> _Record excerpts_:
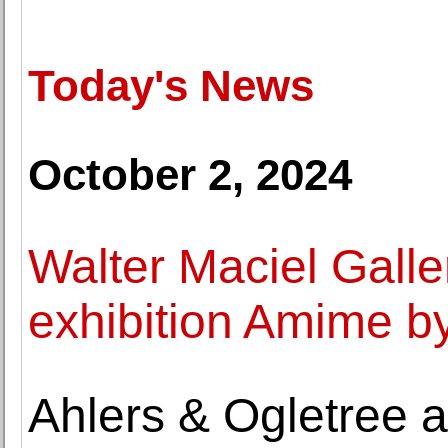
Today's News
October 2, 2024
Walter Maciel Galle
exhibition Amime b
Ahlers & Ogletree 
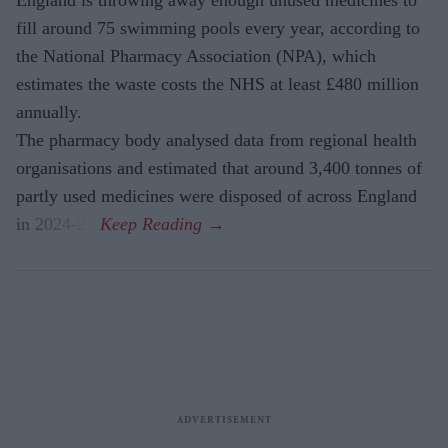
fill around 75 swimming pools every year, according to
the National Pharmacy Association (NPA), which
estimates the waste costs the NHS at least £480 million
annually.
The pharmacy body analysed data from regional health
organisations and estimated that around 3,400 tonnes of
partly used medicines were disposed of across England
in 2024-25.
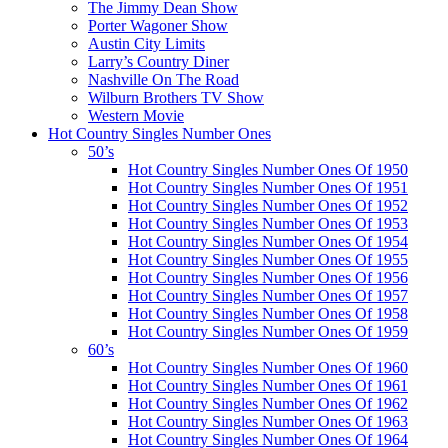
The Jimmy Dean Show
Porter Wagoner Show
Austin City Limits
Larry’s Country Diner
Nashville On The Road
Wilburn Brothers TV Show
Western Movie
Hot Country Singles Number Ones
50’s
Hot Country Singles Number Ones Of 1950
Hot Country Singles Number Ones Of 1951
Hot Country Singles Number Ones Of 1952
Hot Country Singles Number Ones Of 1953
Hot Country Singles Number Ones Of 1954
Hot Country Singles Number Ones Of 1955
Hot Country Singles Number Ones Of 1956
Hot Country Singles Number Ones Of 1957
Hot Country Singles Number Ones Of 1958
Hot Country Singles Number Ones Of 1959
60’s
Hot Country Singles Number Ones Of 1960
Hot Country Singles Number Ones Of 1961
Hot Country Singles Number Ones Of 1962
Hot Country Singles Number Ones Of 1963
Hot Country Singles Number Ones Of 1964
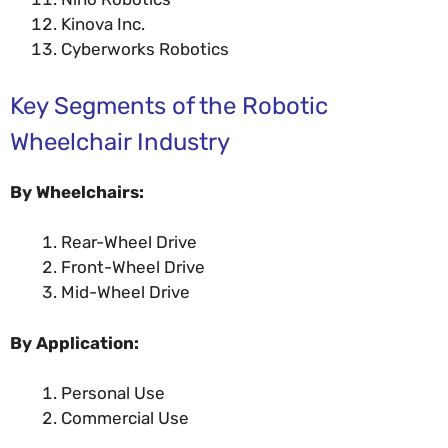
Kinova Inc.
Cyberworks Robotics
Key Segments of the Robotic
Wheelchair Industry
By Wheelchairs:
Rear-Wheel Drive
Front-Wheel Drive
Mid-Wheel Drive
By Application:
Personal Use
Commercial Use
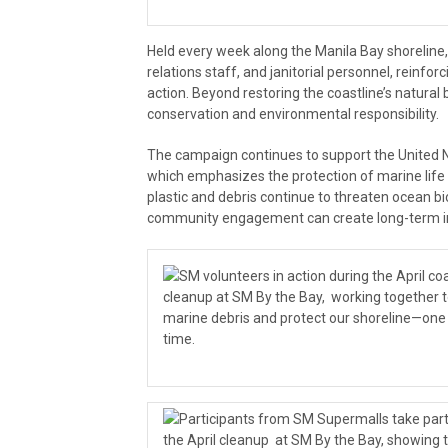
Held every week along the Manila Bay shorelin
relations staff, and janitorial personnel, reinfo
action. Beyond restoring the coastline’s natural
conservation and environmental responsibility.
The campaign continues to support the United 
which emphasizes the protection of marine life
plastic and debris continue to threaten ocean bi
community engagement can create long-term i
SM volunteers in action during the April co
cleanup at SM By the Bay, working together 
marine debris and protect our shoreline—one
time.
Participants from SM Supermalls take part
the April cleanup at SM By the Bay, showing 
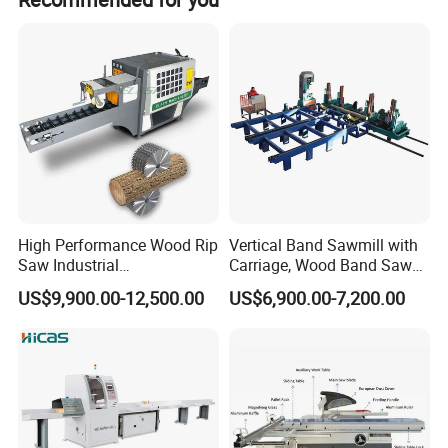
TOP RATED
High Performance Wood Rip
Vertical Band Sawmill with
Saw Industrial
Carriage, Wood Band Saw
Woodworking Lumber
Machine
US$9,900.00-12,500.00
US$6,900.00-7,200.00
Cutting Saws Machine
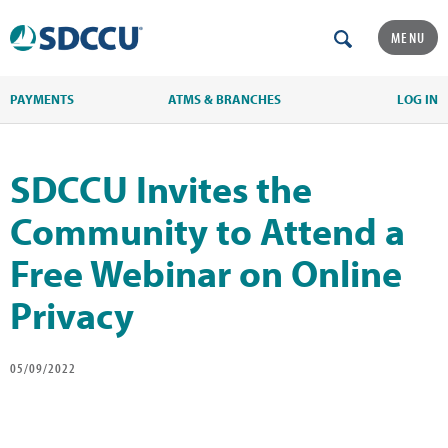
MENU
PAYMENTS
ATMS & BRANCHES
LOG IN
SDCCU Invites the
Community to Attend a
Free Webinar on Online
Privacy
05/09/2022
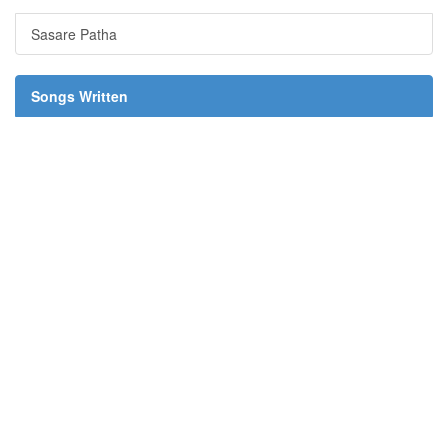
Sasare Patha
Songs Written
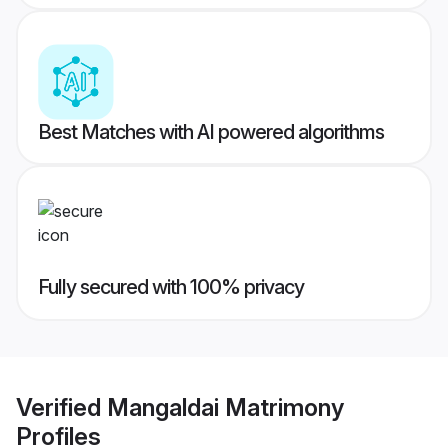
Best Matches with AI powered algorithms
Fully secured with 100% privacy
Verified
Mangaldai Matrimony
Profiles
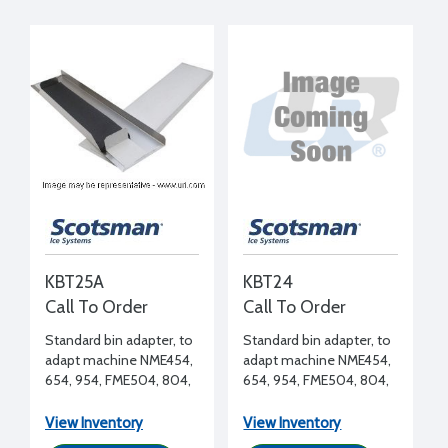
KBT25A
KBT24
Call To Order
Call To Order
Standard bin adapter, to
Standard bin adapter, to
adapt machine NME454,
adapt machine NME454,
654, 954, FME504, 804,
654, 954, FME504, 804,
1204 (side by side) to
1204 to BH900, B948S
BH900, B948S bin
bin
View Inventory
View Inventory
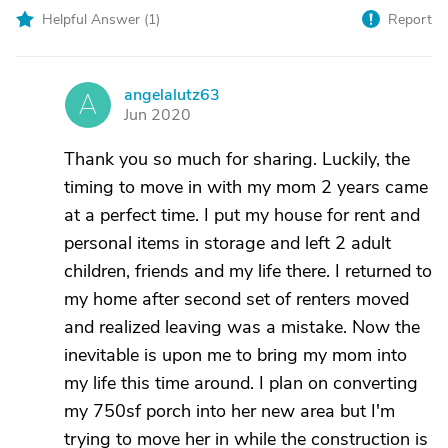
Helpful Answer (
1
)
Report
angelalutz63
A
Jun 2020
Thank you so much for sharing. Luckily, the
timing to move in with my mom 2 years came
at a perfect time. I put my house for rent and
personal items in storage and left 2 adult
children, friends and my life there. I returned to
my home after second set of renters moved
and realized leaving was a mistake. Now the
inevitable is upon me to bring my mom into
my life this time around. I plan on converting
my 750sf porch into her new area but I'm
trying to move her in while the construction is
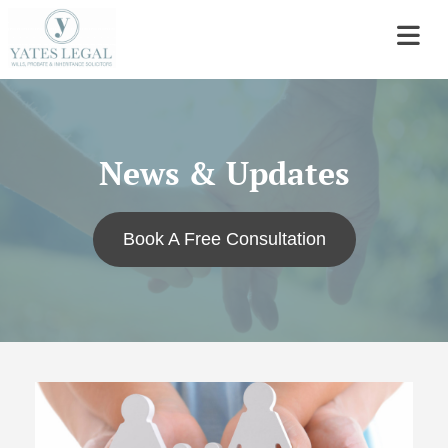
News & Updates
Book A Free Consultation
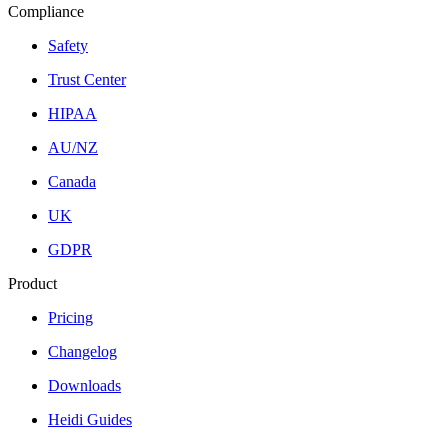
Compliance
Safety
Trust Center
HIPAA
AU/NZ
Canada
UK
GDPR
Product
Pricing
Changelog
Downloads
Heidi Guides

> _Problem statement_: Check each line above for the word "action" and say how many have it, with nothing else.

> _Answer area_: 2